We are so excited to finally have arrived in Ukraine and can't wait to start exploring and experiencing this beautiful country!

Just a few more sleeps...

With just a week until we depart for our tour to Ukraine, you can start to feel the buzz of excitement in the studio. Dancers and choir have both been hard at work, the costume ladies have been busy completing final alterations and fixes, and with a dress rehearsal and an in-house show for our families now under our belts, Viter is ready to get this show on the cobblestone road! Our friends from the Ukrainian band “Darmohrai”, who will be joining us on tour as our musicians, have been practicing in Ukraine and are anxiously awaiting our arrival in their home country. We are so excited to reunite and share the stage with them in the coming weeks!

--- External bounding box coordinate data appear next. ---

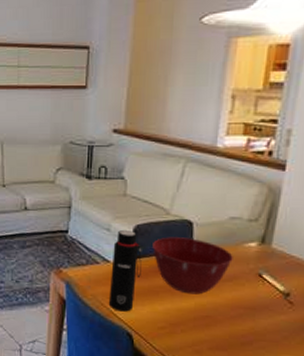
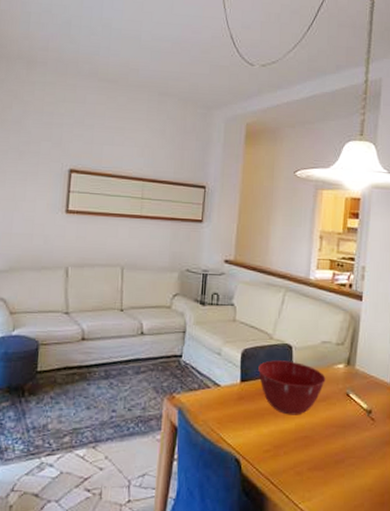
water bottle: present [108,229,142,312] -> none [218,353,249,437]

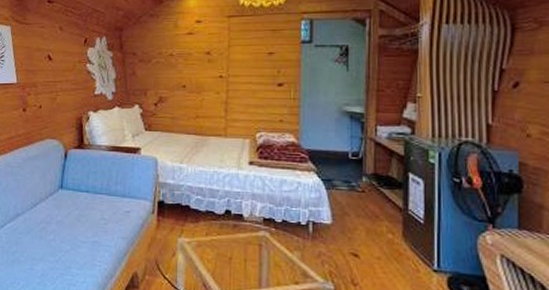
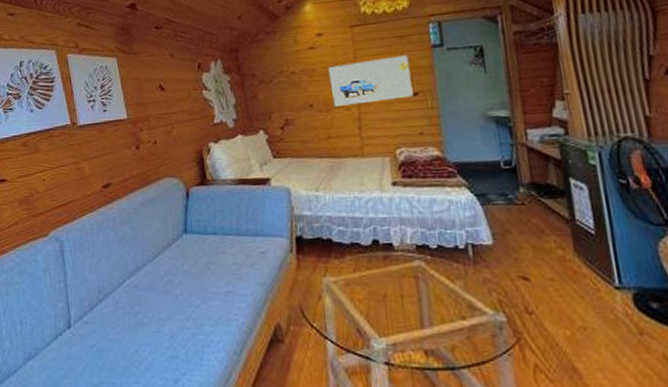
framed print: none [203,47,280,91] -> present [328,54,415,108]

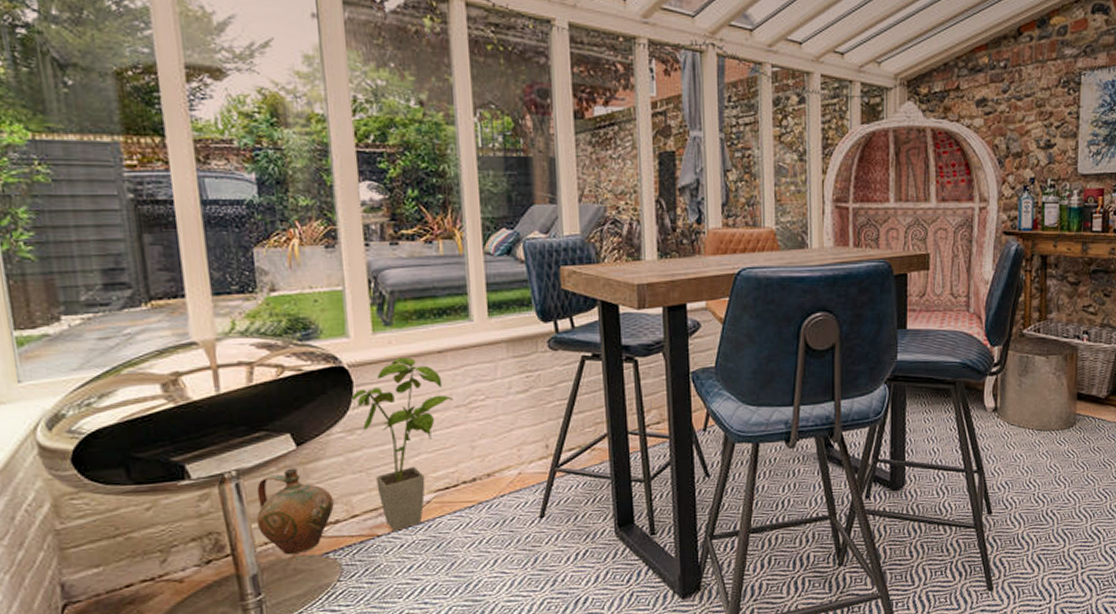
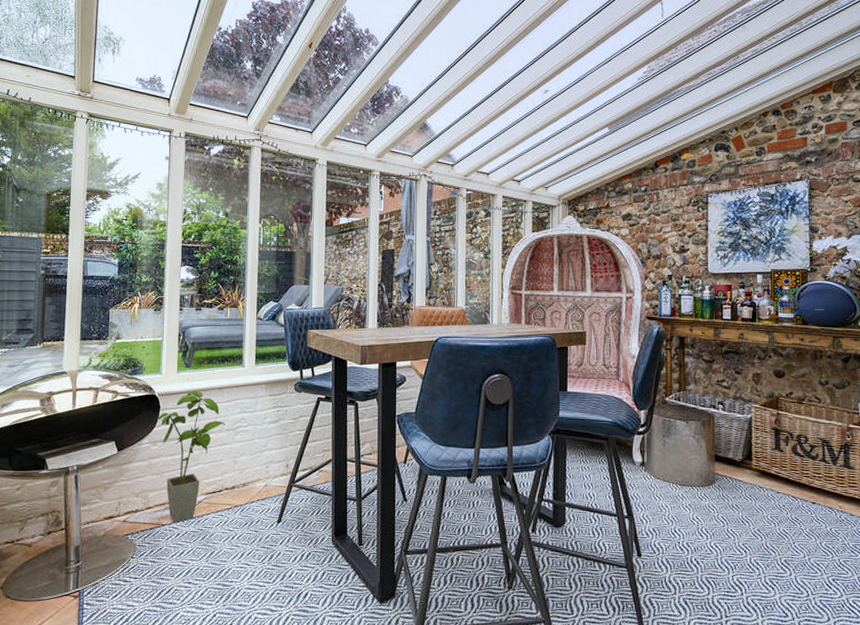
ceramic jug: present [256,468,334,555] -> none [84,467,137,534]

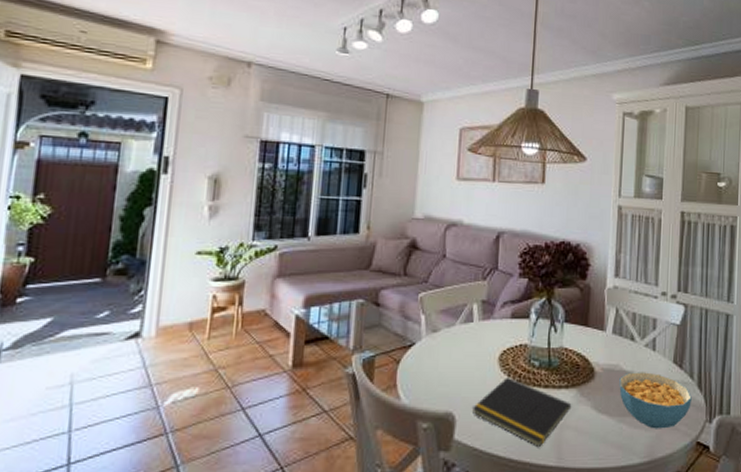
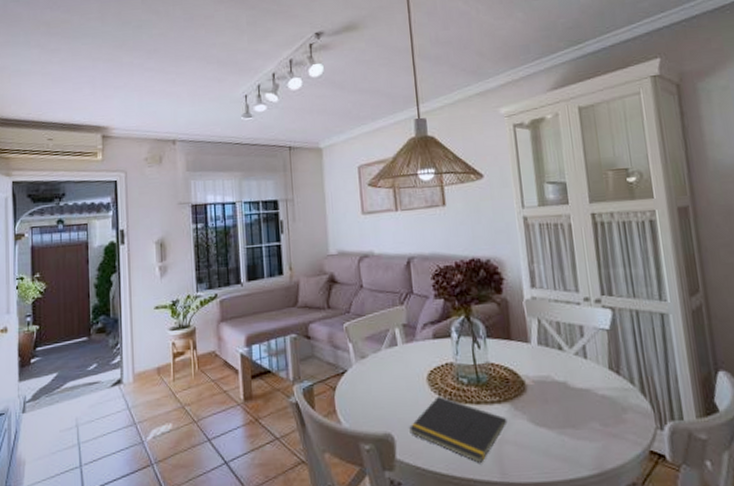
cereal bowl: present [619,372,692,429] -> none [553,381,637,440]

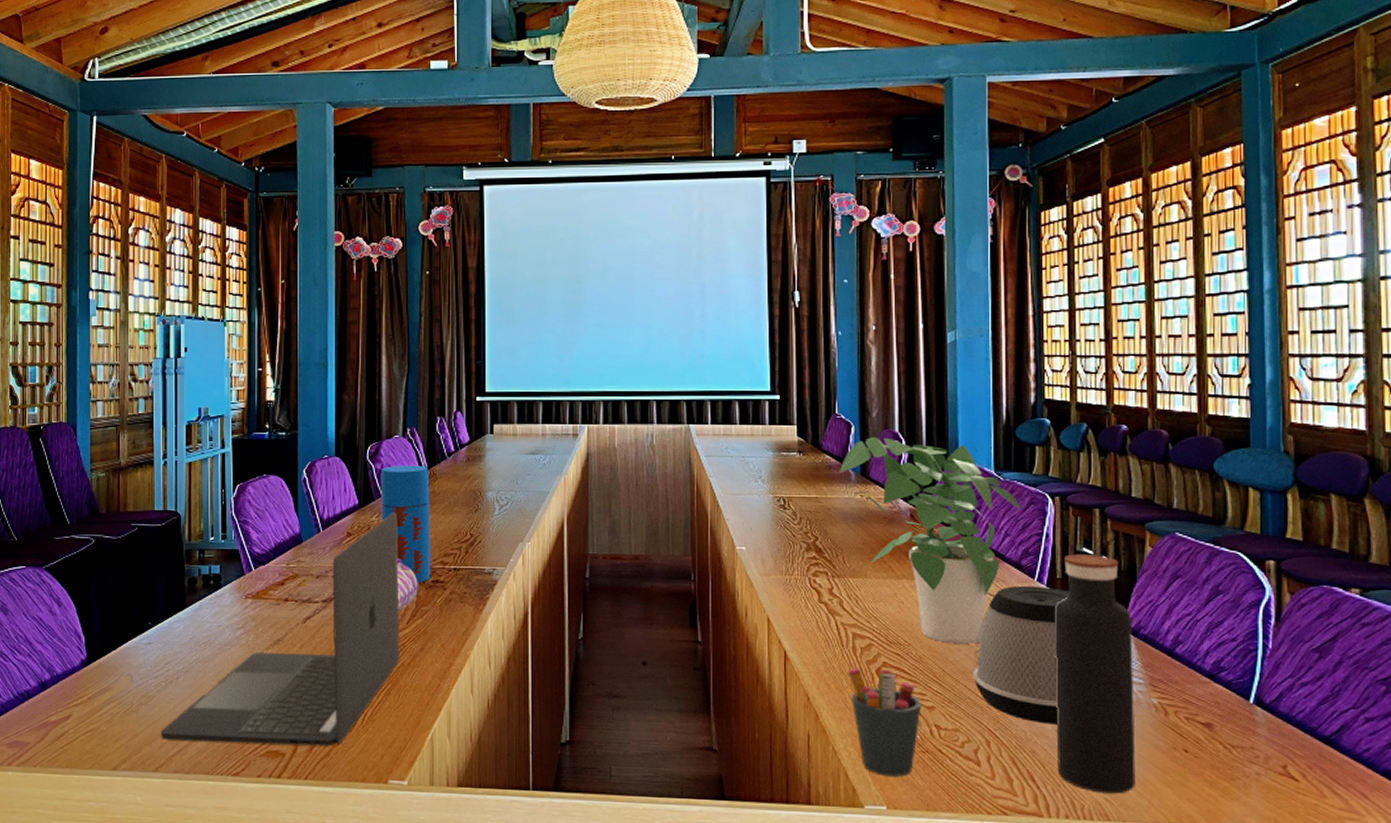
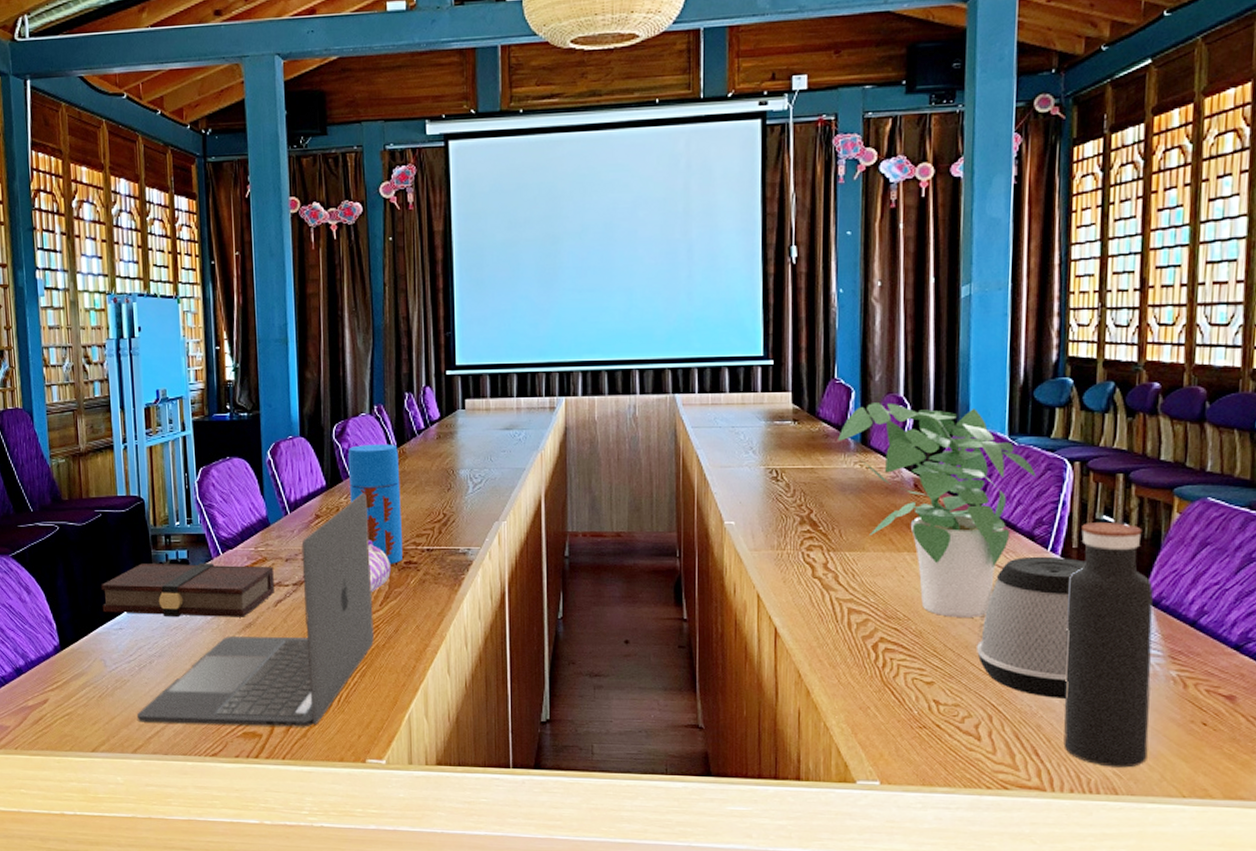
book: none [132,578,304,634] -> present [101,563,274,618]
pen holder: present [848,668,921,777] -> none [842,643,920,752]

We wish all of our travelers a safe journey and will post an update upon our arrival in the Motherland!


Gearing up for Tour!

Welcome to our blog! In July of 2016, 52 performers of the Viter Ukrainian Dancers and Folk Choir will embark on an incredible journey to Ukraine, where we will be performing for excited audiences all over the country! We've set up this blog so that you can come along with us via the  internet and share in our experiences over our 17-day tour! We welcome you to share this blog with all of Viter's friends, family, and fans.

We can't wait for our adventure to begin and look forward to sharing the many memories we will make along the way!